«Schau, das hier ist der Chip», sagt Maria Novaes und holt aus einer Schublade einen kleinen Behälter hervor. Darin ist eine feine Konstruktion zu erkennen, die an eine kleine filigrane Schaufel erinnert: ein Viereck aus dünnem Glas, etwa eineinhalb Mal eineinhalb Zentimeter gross, mit einem feinen metallischen Stiel dran. «So bauen wir vereinfacht ein Lungenbläschen nach.»
Die Materialwissenschaftlerin doktoriert in der Gruppe der Soft Materials an der ETH Zürich. In einem Labor auf dem Campus Hönggerberg untersucht sie, was in der Lunge geschieht, wenn wir atmen. Dabei interessiert sie sich vor allem für die feinsten Strukturen der Lungen – die Lungenbläschen oder Alveolen – und deren Inneres. Die Bläschen sind mit einer besonderen Flüssigkeit ausgekleidet: «Wären die Alveolen mit reinem Wasser befeuchtet, dann wäre das Atmen sehr anstrengend, weil Wasser eine grosse Oberflächenspannung besitzt.»
Physik des Atmens
In den Alveolen befindet sich Lungen-Surfactant – eine seifenartige Flüssigkeit, die es den Lungenbläschen leichter macht, sich beim Einatmen auszudehnen. Diese Flüssigkeit füllt Maria Novaes im Labor in die Mitte des gläsernen Chips, in ein kaum sichtbares winziges Loch und verschraubt den Chip in einem Mikroskop-Träger. Der Träger wird auf Körpertemperatur aufgeheizt und unter ein spezielles Mikroskop gelegt.

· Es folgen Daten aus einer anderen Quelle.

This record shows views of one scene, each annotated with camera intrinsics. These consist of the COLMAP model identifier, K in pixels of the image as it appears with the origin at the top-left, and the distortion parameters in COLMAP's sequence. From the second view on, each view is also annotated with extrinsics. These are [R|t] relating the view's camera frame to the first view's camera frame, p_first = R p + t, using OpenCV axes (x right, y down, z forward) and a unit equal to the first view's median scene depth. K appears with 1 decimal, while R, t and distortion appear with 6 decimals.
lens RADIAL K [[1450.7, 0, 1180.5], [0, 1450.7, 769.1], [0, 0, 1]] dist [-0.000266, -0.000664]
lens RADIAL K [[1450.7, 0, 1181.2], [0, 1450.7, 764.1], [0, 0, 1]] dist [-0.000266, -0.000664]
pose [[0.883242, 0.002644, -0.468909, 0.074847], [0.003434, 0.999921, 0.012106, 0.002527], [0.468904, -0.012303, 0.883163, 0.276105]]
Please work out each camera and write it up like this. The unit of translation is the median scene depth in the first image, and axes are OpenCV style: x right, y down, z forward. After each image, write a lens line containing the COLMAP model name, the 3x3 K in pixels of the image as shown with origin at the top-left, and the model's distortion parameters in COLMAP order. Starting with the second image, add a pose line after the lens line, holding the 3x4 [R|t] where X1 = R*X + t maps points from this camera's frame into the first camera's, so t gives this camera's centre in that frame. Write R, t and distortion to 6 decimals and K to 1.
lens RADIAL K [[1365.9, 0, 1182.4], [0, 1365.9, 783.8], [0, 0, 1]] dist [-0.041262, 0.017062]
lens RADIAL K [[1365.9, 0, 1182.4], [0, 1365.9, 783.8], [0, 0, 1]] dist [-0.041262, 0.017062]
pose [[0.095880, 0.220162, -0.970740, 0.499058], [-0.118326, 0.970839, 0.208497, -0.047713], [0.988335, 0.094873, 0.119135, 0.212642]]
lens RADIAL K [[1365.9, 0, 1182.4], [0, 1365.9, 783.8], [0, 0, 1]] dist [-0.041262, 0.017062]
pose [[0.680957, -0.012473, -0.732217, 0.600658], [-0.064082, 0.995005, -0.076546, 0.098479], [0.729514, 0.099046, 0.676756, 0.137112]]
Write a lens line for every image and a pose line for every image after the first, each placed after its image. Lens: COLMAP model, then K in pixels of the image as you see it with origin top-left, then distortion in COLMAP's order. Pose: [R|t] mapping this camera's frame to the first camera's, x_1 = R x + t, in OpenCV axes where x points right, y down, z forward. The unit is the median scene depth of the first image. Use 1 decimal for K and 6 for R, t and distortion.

Über den feinen metallenen Stiel am Chip kann Maria Novaes Luft auf die Flüssigkeit in der Mitte leiten – mit gerade so viel Druck, wie wenn wir normal einatmen würden. «Unter dem Mikroskop beobachten wir, ob die dünne Surfactant-Flüssigkeits-Schicht zerreisst, wenn dieses gläserne Lungenbläschen-Modell ‹atmet›.»
Rätselhaft stabile Lungen
So klein die Alveolen sind, so unterscheiden sie sich dennoch in ihrer Grösse. Dieser Grössenunterschied stellt die Forschenden vor ein Rätsel: Denn die Physik besagt, dass die kleineren Alveolen unter erhöhtem Druck stehen und mit der Zeit eigentlich zusammenklappen müssten – während die grösseren Alveolen sich mehr und mehr aufblähen. Doch etwas in unserer Lunge scheint diese physikalischen Regeln auszuhebeln. Maria Novaes versucht herauszufinden, welche Rolle das Lungen-Surfactant dabei spielt, die unterschiedlich grossen Alveolen zu stabilisieren.
Die Versuche mit den gläsernen Lungenbläschen hätten diese Frage bisher nicht abschliessend beantworten können, sagt die Doktorandin. Möglicherweise verändert die seifige Flüssigkeit unter Druck ihre Materialeigenschaften und dadurch auch ihr Verhalten. «Da braucht es aber noch einiges an Forschungsarbeit von uns, um das zu belegen.»
Starthilfe für Frühchen
Lungen-Surfactant wird auch als Medikament eingesetzt, zum Beispiel für Menschen mit schweren Lungenerkrankungen. Wichtig ist es auch für Babys, die zu früh zur Welt kommen. Sie haben kaum oder erst sehr wenig Lungen-Surfactant und können in lebensbedrohliche Atemnot geraten. Maria Novaes hat im Rahmen ihres Forschungsprojektes auch die Frühgeborenen-Abteilung am Universitätsspital Zürich besucht.
«Ärztinnen und Ärzte erzählten mir von der beeindruckenden Wirkung des Surfactants», erinnert sie sich. «Wie Babies zuerst kaum atmen konnten und es ihnen dann plötzlich viel leichter fällt.» Dass sie daran forscht, ein so wichtiges Medikament besser zu verstehen, motiviert die Wissenschaftlerin besonders.